Later composers include Luigi Boccherini, who wrote some florid lines for solo soprano, the only early setting to include a soloist. By the time Haydn came to write his own Stabat Mater in 1767 he would have been familiar with those of Pergolesi and Alessandro Scarlatti. It became Haydn's most performed work in his lifetime, notable for its swapping out of the oboes for two cors anglais in two of the movements, creating a graver and more melancholy sound.
Dvořák and Liszt both created highly personal settings of the poem: Liszt because of his strong religious impulse – he wrote the Stabat Mater as part of his oratorio Christus while living in the Vatican, having entered the lower orders – and Dvořák because of a string of personal tragedies. The Czech composer lost his eldest daughter Josefa in 1876, which prompted him to begin sketching the music, and he returned to the composition in 1877 after the deaths of his two surviving children in close succession.
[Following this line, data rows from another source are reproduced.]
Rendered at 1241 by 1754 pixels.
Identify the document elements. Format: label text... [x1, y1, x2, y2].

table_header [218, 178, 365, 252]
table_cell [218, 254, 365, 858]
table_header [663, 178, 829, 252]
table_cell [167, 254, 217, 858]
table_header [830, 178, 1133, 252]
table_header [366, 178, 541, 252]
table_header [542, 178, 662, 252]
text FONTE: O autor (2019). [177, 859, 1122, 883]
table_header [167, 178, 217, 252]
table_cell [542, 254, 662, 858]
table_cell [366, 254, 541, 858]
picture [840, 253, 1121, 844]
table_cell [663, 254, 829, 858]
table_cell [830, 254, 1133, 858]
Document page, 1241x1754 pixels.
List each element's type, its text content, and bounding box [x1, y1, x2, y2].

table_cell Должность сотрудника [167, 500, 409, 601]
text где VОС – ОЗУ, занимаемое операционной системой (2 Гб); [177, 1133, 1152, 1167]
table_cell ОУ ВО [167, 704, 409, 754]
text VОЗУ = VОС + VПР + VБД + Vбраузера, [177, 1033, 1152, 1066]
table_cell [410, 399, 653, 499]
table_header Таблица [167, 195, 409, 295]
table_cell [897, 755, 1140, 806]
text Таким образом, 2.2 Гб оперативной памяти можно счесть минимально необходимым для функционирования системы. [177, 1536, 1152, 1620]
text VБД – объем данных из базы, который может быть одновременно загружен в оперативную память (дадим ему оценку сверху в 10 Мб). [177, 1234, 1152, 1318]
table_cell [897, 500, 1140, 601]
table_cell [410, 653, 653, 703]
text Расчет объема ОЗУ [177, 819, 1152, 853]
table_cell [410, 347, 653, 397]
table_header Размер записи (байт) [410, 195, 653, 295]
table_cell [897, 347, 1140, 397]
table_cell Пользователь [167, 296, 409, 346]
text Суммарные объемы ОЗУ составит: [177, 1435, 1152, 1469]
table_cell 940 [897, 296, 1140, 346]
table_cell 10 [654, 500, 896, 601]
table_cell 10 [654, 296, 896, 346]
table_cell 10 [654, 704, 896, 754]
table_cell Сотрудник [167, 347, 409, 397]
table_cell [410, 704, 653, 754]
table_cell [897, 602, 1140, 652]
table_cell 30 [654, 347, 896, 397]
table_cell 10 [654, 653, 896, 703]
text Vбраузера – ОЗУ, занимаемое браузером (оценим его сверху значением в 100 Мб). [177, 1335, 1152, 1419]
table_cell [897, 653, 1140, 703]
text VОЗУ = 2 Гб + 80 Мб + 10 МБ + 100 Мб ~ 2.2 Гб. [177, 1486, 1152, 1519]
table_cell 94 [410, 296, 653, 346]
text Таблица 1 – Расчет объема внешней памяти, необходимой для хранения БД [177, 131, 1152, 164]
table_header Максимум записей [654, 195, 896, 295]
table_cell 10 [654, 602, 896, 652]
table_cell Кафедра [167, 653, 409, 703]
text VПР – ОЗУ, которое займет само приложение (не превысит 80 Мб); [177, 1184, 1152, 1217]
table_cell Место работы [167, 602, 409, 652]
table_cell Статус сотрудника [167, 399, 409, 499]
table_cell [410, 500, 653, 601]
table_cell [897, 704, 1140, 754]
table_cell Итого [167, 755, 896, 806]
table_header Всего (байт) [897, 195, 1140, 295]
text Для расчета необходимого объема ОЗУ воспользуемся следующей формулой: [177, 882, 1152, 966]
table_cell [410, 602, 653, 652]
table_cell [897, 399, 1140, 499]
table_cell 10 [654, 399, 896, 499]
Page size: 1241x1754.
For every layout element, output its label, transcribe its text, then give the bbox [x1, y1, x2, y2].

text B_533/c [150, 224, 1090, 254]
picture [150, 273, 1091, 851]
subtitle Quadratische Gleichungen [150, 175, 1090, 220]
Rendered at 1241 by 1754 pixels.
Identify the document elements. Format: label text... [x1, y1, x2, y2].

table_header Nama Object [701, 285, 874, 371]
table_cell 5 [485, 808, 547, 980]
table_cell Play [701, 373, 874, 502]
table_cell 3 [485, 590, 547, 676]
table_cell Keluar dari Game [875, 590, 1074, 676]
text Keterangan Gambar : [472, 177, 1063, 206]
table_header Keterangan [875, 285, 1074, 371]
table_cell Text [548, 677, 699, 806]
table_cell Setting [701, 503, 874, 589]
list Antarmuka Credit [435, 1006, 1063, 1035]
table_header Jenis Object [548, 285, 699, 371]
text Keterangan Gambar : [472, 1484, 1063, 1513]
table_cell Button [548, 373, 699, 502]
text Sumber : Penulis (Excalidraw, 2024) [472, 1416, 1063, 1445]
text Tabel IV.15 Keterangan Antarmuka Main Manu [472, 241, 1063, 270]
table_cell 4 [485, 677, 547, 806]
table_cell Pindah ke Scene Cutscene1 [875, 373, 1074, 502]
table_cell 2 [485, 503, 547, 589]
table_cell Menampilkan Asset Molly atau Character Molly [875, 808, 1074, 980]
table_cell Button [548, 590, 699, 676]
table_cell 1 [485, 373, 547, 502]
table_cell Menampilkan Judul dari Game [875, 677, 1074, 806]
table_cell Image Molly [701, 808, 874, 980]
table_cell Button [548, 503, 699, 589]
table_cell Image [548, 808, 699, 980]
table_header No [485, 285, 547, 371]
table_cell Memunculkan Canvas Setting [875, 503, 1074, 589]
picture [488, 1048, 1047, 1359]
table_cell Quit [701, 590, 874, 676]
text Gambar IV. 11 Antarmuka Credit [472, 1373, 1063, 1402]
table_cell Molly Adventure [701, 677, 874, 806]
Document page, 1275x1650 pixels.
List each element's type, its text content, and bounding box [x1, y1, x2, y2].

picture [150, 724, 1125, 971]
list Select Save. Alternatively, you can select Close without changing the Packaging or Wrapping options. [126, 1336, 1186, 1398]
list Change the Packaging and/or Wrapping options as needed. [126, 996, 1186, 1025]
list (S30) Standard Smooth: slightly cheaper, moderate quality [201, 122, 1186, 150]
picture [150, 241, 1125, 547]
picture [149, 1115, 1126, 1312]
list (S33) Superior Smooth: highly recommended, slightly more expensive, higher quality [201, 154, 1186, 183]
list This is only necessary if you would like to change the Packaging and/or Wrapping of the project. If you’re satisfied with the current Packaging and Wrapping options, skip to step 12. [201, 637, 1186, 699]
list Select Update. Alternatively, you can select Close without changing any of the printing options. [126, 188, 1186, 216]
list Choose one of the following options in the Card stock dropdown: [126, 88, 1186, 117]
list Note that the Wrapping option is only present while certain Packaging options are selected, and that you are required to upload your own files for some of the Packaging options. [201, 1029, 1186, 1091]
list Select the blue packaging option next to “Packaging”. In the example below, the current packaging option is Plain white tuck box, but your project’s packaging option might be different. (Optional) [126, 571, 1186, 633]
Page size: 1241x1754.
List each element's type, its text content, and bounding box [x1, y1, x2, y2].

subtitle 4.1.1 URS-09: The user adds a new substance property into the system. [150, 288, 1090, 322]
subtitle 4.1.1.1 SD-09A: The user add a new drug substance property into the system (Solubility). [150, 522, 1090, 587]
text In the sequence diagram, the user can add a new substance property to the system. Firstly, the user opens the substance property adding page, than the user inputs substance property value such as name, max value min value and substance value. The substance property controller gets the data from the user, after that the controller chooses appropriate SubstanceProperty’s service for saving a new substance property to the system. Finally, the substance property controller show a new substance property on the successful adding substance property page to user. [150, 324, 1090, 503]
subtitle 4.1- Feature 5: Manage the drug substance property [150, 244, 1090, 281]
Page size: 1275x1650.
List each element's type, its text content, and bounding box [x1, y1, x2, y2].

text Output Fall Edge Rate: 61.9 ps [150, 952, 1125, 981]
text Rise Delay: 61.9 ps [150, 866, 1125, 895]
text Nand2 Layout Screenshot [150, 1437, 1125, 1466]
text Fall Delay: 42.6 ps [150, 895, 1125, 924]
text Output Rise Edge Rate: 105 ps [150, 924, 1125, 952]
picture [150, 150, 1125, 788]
A number of turn‐of‐the‐century composers lent their romantic touch to the text. Verdi's version, scored for chorus and large orchestra, was written towards the end of his life, and is fully representative of his mature style. Stanford and Howells, both deeply embedded in the Anglican tradition, brought the Stabat Mater into the renaissance of British music.
The Stabat Mater has lost none of its allure in more recent times: perhaps its enduring quality has become even more important since the momentous events of the 20th century. Poulenc composed his setting in 1950, stung by the recent death of his close friend Christian Bérard. Knut Nystedt, the Norwegian composer who died in 2014, composed his stripped down Stabat Mater in 1986, scored for choir and solo cello. Influenced by Gregorian chant and Palestrina, the composer brings us full circle to the earliest settings of this ageless poem.
Brilliant Classics has brought together a number of first‐class performers for this set, including classic performances and new recordings. Harry Christophers conducts The Sixteen in their performance of Agostino Steffani's Stabat Mater dolorosa, featuring soloists Elin Manahan Thomas and Grace Davidson. Dvořák's Stabat Mater is stylishly performed by The Washington Chorus and Orchestra, conducted by Robert Shafer, alongside Christine Brewer and John Aler, in a performance recorded at Washington D.C.'s John F. Kennedy Center. Boccherini's Stabat Mater (released in July 2016 and praised by MusicWeb International as 'an engaging performance, high on polish and long on assurance') is performed by the young Ensemble Symposium, featuring Francesca Boncompagni.